This is one piece of gold that President Trump is never going to get his short, stubby fingers on: an 18-karat gold medal with three naked men embracing, awarded to those who promote peace, democracy and human rights.
The Nobel Peace Prize has been given to some beauts — like Henry Kissinger, for helping end the Vietnam War he perpetuated to aid Richard Nixon’s re-election.
But the prize was not designed for someone like Trump. The Norwegian Nobel Committee would no doubt discontinue the award before it would give it to him.
His longing is partly inspired by his jealousy of Barack Obama, who absurdly got a Nobel Peace Prize after only eight months in office for just being a cool dude. Our 79-year-old president admitted recently that he also envies Obama for the way he airily bopped down the stairs of Air Force One, while he himself has to slowly creep down, grasping the railing, worried that he’ll fall and look as unsteady as Joe Biden.

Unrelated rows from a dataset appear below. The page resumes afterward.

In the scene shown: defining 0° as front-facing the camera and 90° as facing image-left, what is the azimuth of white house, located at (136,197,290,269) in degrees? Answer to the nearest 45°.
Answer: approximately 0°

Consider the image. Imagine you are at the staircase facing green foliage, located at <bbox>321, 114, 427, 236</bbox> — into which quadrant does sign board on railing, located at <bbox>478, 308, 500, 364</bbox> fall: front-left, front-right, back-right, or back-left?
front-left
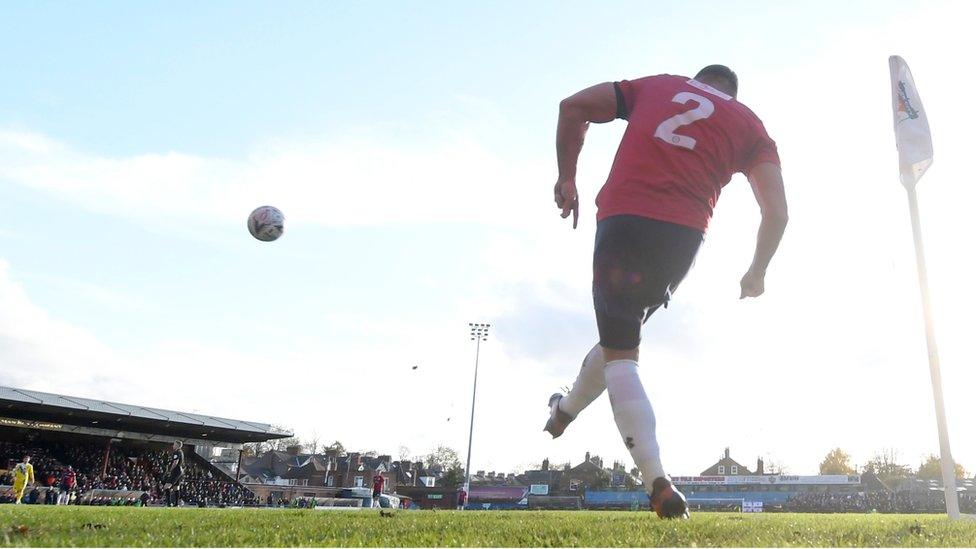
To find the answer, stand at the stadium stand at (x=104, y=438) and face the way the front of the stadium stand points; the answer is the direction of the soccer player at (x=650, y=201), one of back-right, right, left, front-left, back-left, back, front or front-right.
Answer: front-right

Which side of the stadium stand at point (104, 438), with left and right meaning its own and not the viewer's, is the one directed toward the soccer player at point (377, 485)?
front

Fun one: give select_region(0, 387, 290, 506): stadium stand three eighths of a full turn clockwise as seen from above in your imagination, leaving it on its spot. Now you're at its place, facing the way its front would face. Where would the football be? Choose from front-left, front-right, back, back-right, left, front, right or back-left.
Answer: left

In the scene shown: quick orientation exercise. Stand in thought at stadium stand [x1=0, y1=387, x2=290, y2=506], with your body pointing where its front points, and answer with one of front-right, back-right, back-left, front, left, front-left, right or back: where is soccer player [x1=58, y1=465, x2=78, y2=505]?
front-right

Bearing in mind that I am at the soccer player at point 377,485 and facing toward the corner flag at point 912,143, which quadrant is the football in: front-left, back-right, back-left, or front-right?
front-right

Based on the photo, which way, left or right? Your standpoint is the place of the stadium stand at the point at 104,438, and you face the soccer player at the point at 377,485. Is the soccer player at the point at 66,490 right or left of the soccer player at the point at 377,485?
right
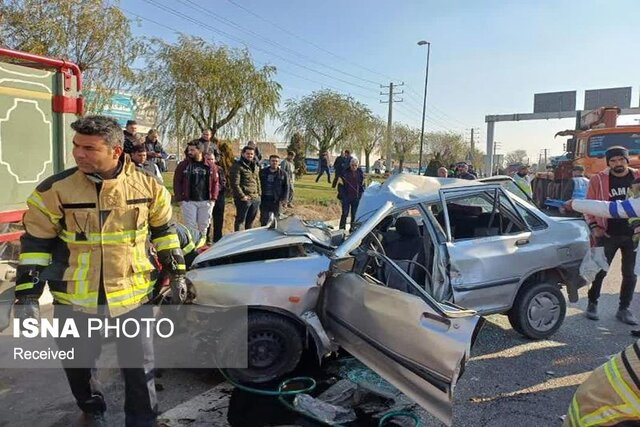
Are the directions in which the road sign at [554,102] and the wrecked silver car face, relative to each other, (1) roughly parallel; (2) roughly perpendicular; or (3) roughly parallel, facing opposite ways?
roughly perpendicular

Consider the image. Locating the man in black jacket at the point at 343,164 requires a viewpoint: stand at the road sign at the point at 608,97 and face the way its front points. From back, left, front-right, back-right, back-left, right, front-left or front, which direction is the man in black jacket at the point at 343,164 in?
back

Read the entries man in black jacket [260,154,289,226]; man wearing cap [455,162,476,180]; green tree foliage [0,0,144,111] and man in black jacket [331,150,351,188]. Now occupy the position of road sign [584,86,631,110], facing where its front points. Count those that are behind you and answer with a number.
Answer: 4

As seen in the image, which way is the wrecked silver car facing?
to the viewer's left

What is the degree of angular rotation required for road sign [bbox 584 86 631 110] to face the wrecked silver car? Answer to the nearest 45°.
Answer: approximately 180°

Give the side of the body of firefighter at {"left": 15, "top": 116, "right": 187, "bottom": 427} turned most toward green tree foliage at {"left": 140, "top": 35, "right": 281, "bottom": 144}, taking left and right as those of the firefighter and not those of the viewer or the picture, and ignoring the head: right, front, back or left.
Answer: back

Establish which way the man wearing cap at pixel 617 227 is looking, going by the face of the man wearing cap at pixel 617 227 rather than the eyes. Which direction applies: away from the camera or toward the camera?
toward the camera

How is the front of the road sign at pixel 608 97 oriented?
away from the camera

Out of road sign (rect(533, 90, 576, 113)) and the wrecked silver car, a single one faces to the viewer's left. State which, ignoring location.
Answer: the wrecked silver car

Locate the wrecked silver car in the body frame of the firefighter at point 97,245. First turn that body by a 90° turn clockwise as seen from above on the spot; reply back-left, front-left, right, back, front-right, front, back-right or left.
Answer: back

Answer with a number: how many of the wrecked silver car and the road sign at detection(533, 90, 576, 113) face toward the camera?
0

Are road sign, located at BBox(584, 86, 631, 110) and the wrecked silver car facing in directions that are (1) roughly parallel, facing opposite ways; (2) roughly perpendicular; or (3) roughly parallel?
roughly perpendicular

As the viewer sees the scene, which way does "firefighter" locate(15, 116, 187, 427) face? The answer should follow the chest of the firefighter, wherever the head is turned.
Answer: toward the camera

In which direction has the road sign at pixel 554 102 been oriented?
away from the camera
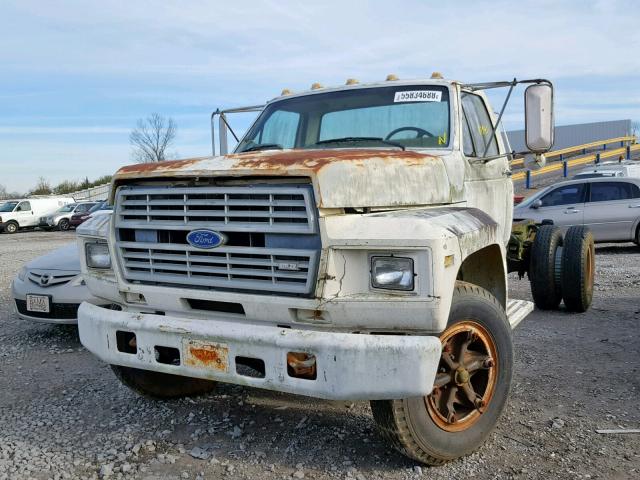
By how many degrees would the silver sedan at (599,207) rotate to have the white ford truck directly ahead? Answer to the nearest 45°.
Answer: approximately 90° to its left

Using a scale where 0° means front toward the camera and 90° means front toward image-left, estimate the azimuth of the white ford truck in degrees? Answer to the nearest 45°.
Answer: approximately 45°

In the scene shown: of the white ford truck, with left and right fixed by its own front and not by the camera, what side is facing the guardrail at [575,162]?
back

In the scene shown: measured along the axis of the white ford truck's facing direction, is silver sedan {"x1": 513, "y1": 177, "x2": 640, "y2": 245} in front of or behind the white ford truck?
behind

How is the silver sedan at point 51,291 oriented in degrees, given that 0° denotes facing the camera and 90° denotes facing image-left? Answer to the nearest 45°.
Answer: approximately 45°

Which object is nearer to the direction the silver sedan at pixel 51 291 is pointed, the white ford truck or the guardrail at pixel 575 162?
the white ford truck

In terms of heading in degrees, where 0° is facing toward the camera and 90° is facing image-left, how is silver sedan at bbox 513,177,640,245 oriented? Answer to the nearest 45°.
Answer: approximately 90°

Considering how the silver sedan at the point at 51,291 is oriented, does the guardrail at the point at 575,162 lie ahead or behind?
behind

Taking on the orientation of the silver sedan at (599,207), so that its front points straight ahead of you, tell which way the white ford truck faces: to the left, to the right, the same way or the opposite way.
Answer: to the left

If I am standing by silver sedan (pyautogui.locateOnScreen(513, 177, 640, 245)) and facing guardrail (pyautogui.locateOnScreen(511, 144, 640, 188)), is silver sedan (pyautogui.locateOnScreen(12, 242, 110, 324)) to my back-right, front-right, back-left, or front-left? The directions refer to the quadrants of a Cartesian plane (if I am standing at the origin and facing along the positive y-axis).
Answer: back-left

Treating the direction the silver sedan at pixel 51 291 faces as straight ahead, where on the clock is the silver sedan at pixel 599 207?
the silver sedan at pixel 599 207 is roughly at 7 o'clock from the silver sedan at pixel 51 291.
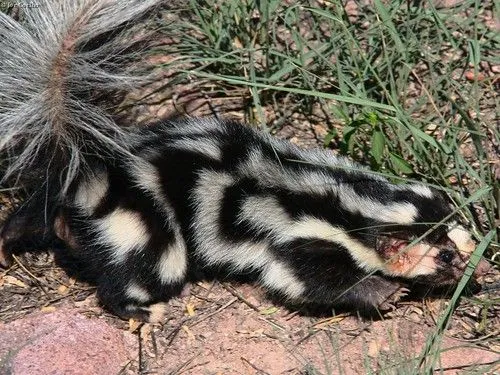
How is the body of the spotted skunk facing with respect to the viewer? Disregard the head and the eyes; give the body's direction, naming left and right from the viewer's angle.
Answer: facing to the right of the viewer

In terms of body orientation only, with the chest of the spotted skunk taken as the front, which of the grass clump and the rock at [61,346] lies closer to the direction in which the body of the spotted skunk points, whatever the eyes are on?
the grass clump
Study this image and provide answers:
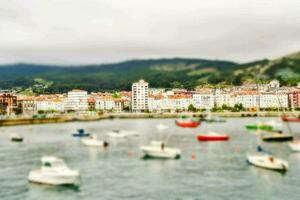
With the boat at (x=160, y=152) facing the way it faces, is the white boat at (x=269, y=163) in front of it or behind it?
behind

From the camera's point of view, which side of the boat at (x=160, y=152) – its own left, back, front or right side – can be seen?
left

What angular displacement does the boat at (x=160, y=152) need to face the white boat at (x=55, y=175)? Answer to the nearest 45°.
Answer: approximately 45° to its left
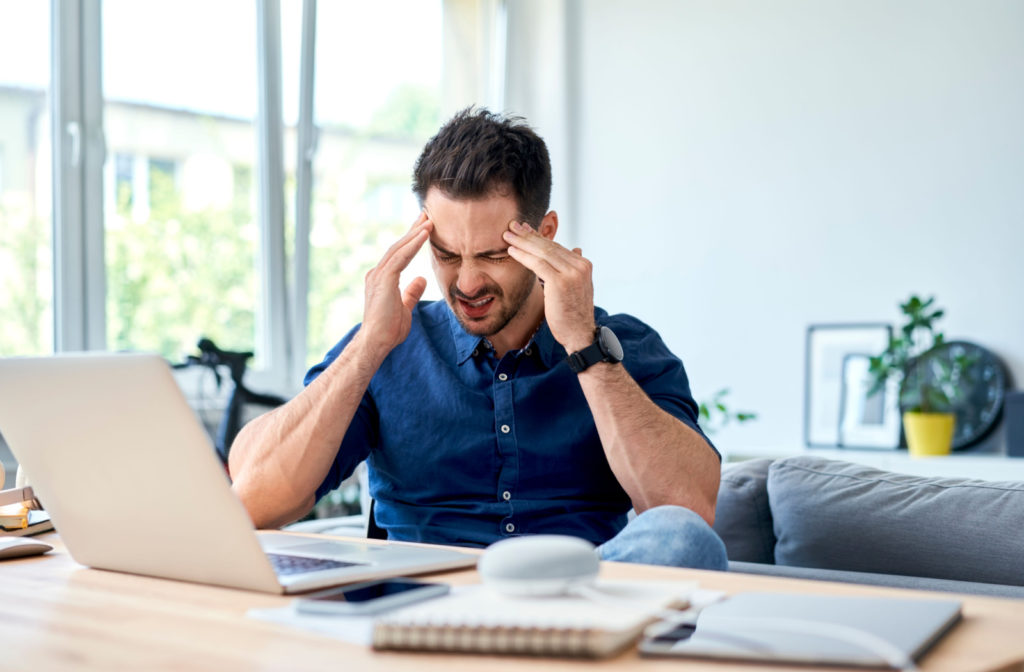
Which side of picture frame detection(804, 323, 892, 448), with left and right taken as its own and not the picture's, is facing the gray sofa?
front

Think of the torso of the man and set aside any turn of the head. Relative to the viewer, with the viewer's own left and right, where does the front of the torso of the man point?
facing the viewer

I’ve always thought we were lucky that Trump was not more prone to invasions, à la his fellow draft dodger Dick Cheney, given his belligerent persona, vengeful nature, fascination with military trappings and U.F.C. macho bluster. He insisted on having a military parade here in June and he’s planning a U.F.C. fight next June on the White House South Lawn for the country’s 250th birthday.
Even though most liberals have tried to paint Trump as a deranged hawk at heart, the former real estate developer always seemed, blessedly, more drawn to the art of the deal than shock and awe. While he bombed Iran’s nuclear facilities, threatens Venezuela and strikes alleged drug boats off its coast, he more often seems to consider war a waste of time and money that could be better spent building a beachfront property in North Korea or Gaza.